The acceleration $ a $ of the block is given by $ a = \frac{F}{m} = -kx $.

So, we have: $ a = -10x $.

Using the Relationship:

We use the relationship between velocity, acceleration, and position: $ v \frac{dv}{dx} = a $.

Substituting $ a $ gives: $ v \frac{dv}{dx} = -10x $.

Integrating the Equation:

Integrate both sides with respect to their variables:

$ \int_{10}^{v} v \, dv = -10 \int_{0.1}^{1.9} x \, dx $

Solving the Integrals:

The left side becomes $ \frac{v^2}{2} - \frac{100}{2} $.

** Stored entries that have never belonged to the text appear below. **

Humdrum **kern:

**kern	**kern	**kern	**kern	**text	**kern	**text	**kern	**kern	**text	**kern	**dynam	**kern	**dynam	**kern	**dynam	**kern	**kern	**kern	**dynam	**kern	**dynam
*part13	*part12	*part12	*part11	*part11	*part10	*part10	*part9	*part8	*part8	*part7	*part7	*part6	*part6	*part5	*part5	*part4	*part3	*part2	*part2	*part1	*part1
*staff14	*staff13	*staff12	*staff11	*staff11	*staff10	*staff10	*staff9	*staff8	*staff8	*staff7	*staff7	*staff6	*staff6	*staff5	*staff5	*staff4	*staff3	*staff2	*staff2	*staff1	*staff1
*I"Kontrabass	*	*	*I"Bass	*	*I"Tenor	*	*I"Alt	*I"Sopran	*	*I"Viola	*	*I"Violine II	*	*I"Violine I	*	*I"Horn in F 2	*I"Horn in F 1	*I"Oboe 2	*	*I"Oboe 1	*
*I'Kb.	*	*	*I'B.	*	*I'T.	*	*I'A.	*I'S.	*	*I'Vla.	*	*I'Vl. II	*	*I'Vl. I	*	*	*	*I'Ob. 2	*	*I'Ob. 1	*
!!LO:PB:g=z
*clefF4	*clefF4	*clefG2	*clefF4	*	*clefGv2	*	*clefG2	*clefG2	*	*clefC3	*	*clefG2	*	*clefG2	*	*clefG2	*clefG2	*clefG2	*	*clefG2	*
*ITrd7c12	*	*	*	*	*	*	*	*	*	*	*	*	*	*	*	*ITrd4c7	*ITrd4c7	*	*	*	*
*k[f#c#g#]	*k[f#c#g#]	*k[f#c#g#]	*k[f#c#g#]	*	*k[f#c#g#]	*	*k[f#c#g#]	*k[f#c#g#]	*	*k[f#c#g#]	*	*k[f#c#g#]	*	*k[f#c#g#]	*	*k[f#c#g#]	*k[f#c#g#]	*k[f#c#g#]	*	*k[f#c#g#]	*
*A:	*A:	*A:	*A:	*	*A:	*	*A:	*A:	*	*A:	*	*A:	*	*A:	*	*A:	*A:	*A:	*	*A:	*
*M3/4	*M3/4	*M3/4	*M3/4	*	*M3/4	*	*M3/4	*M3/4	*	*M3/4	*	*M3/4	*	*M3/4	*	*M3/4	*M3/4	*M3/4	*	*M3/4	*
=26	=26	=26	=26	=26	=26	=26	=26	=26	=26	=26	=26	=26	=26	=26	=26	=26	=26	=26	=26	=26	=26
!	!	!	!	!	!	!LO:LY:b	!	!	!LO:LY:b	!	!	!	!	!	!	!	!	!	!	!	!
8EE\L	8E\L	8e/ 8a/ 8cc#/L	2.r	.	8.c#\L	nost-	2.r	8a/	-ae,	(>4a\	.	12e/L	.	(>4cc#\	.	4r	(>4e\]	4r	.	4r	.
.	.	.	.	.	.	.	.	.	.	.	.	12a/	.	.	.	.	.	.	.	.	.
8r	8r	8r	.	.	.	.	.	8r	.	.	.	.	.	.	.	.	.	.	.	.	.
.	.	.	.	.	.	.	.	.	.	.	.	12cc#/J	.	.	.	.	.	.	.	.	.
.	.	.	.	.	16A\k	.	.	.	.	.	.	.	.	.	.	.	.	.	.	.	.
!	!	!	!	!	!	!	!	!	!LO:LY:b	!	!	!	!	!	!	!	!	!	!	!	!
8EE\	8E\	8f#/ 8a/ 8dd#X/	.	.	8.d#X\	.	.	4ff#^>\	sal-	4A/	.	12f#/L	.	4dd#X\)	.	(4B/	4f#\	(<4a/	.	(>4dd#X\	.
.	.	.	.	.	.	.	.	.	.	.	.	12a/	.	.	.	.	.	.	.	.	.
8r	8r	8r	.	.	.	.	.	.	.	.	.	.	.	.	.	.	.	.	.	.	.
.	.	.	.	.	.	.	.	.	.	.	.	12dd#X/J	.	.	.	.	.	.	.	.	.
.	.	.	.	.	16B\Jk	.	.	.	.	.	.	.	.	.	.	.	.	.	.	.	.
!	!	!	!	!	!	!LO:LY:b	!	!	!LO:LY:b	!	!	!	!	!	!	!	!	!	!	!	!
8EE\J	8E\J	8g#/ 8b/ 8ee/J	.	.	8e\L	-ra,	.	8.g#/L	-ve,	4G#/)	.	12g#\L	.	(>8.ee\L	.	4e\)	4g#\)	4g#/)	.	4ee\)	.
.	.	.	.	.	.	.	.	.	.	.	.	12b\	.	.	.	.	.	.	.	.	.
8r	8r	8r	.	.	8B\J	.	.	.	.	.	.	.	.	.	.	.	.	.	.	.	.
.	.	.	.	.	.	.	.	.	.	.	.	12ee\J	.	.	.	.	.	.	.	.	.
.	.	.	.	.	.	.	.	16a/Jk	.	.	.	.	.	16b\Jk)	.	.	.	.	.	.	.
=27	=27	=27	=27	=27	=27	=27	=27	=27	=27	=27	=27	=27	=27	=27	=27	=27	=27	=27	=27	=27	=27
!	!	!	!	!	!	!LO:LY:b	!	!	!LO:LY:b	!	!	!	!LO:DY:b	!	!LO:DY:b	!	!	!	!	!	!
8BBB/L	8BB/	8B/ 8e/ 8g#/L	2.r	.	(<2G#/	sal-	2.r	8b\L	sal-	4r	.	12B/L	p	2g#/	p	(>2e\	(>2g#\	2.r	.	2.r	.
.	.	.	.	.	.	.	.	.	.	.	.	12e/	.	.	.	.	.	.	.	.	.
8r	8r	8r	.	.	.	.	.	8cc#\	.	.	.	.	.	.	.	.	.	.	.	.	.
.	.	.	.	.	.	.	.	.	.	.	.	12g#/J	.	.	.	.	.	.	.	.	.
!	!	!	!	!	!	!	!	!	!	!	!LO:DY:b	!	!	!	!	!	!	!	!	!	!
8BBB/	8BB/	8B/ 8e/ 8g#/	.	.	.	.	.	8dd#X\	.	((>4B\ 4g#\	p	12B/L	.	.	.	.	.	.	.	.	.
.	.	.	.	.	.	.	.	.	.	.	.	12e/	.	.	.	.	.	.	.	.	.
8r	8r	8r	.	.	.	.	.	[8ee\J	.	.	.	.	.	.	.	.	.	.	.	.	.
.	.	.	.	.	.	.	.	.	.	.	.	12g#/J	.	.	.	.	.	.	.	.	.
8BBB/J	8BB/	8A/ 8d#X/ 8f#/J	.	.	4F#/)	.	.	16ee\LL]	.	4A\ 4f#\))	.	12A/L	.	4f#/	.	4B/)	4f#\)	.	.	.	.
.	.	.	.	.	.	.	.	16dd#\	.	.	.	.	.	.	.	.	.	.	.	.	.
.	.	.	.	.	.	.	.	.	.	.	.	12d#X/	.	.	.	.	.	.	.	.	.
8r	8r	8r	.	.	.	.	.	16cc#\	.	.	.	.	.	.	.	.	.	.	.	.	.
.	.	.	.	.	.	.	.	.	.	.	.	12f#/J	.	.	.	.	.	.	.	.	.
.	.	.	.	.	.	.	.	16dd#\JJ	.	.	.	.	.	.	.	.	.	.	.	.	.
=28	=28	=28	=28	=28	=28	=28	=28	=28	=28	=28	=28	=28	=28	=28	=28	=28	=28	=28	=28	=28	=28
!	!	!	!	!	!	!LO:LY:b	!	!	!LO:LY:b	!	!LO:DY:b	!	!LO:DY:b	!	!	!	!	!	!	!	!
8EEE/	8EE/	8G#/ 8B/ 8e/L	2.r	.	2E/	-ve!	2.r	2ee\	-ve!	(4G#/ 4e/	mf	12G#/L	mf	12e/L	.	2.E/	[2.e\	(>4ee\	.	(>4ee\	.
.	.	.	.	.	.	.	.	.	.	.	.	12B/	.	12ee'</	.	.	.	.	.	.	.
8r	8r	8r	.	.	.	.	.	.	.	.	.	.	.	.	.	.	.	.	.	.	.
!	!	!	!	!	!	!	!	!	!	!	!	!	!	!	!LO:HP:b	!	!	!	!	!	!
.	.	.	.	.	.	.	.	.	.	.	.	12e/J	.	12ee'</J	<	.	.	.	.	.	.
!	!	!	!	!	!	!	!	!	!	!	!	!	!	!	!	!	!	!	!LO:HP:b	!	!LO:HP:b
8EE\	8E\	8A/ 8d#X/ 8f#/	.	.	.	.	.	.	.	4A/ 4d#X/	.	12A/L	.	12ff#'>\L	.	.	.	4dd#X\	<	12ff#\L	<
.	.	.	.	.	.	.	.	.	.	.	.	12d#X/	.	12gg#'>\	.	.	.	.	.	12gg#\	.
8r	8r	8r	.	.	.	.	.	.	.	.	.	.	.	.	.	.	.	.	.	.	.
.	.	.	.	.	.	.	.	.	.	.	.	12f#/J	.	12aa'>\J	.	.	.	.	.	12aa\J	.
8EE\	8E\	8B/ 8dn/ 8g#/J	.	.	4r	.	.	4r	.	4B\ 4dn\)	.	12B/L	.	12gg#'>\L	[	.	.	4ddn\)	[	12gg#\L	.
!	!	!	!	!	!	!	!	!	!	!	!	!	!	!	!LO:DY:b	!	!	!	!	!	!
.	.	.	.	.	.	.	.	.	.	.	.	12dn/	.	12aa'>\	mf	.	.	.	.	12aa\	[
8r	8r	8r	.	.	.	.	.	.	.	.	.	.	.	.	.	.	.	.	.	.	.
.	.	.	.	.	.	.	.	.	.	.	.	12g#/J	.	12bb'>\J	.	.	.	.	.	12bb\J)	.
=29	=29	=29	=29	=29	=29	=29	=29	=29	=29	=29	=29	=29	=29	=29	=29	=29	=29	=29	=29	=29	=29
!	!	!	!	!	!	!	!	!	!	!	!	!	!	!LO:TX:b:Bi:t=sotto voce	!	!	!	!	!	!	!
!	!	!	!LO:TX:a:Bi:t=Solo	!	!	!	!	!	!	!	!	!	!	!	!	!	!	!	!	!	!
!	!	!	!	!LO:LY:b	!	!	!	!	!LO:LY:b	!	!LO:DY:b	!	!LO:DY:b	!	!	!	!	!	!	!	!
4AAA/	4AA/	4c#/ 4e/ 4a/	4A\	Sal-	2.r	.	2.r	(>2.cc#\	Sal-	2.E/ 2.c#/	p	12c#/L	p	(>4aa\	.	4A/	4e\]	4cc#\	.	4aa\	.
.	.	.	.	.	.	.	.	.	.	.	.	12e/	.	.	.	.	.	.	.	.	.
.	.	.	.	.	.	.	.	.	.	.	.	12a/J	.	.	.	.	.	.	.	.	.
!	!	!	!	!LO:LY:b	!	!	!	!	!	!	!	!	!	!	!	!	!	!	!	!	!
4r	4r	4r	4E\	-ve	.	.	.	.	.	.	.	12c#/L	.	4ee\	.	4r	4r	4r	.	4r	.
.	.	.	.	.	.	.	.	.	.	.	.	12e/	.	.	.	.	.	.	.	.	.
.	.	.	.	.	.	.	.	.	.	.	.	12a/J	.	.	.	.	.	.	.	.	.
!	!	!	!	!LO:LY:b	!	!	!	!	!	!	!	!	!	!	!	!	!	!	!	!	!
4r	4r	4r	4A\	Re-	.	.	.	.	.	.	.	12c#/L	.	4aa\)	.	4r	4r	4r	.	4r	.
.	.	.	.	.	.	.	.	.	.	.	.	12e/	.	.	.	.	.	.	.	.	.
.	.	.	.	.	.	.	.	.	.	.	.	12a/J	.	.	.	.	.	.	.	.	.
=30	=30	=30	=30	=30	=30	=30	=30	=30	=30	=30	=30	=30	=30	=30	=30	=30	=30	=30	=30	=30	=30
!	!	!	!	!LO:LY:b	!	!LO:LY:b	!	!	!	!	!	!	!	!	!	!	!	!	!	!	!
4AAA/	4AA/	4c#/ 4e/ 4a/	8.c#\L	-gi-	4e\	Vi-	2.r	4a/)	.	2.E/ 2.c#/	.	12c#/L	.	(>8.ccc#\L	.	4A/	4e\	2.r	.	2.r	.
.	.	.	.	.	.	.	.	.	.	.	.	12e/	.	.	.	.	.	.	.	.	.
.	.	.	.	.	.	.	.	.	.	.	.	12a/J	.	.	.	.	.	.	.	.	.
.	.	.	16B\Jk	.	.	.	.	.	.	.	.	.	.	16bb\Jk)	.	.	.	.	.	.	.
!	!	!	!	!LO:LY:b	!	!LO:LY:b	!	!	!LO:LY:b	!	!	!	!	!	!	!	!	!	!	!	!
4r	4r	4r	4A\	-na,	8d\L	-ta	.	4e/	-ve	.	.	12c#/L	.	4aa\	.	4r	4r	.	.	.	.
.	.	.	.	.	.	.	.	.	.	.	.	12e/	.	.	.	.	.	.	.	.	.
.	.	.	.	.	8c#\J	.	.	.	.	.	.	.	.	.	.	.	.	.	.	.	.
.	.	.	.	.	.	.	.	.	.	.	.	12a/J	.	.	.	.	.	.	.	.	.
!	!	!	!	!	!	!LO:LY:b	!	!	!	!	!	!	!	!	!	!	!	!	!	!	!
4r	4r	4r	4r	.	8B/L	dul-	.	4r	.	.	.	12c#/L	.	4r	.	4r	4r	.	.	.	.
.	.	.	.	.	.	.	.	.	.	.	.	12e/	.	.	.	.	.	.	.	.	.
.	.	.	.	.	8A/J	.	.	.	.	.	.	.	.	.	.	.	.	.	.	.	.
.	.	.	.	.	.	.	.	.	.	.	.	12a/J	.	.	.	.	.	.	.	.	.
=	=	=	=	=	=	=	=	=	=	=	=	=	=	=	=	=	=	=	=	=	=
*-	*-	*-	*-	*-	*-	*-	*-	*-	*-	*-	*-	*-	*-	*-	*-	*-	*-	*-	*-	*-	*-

The right side evaluates to $-10 \cdot \frac{(1.9^2 - 0.1^2)}{2}$.

Therefore:

$ \frac{v^2 - 100}{2} = -10 \left(\frac{1.9^2 - 0.1^2}{2}\right) $

Final Calculation:

Solve the above equation for $ v $:

$ \frac{v^2 - 100}{2} = -10 \cdot \frac{(3.61 - 0.01)}{2} $

Simplifying and solving gives:

$ v^2 - 100 = -10 \cdot 1.8 $

Solving further:

$ v^2 = 100 - 18 $

$ v^2 = 82 $

$ v = \sqrt{82} \approx 8 \, \text{m/s} $

Therefore, the final speed of the block as it exits the rough region is approximately $ 8 \, \text{m/s} $.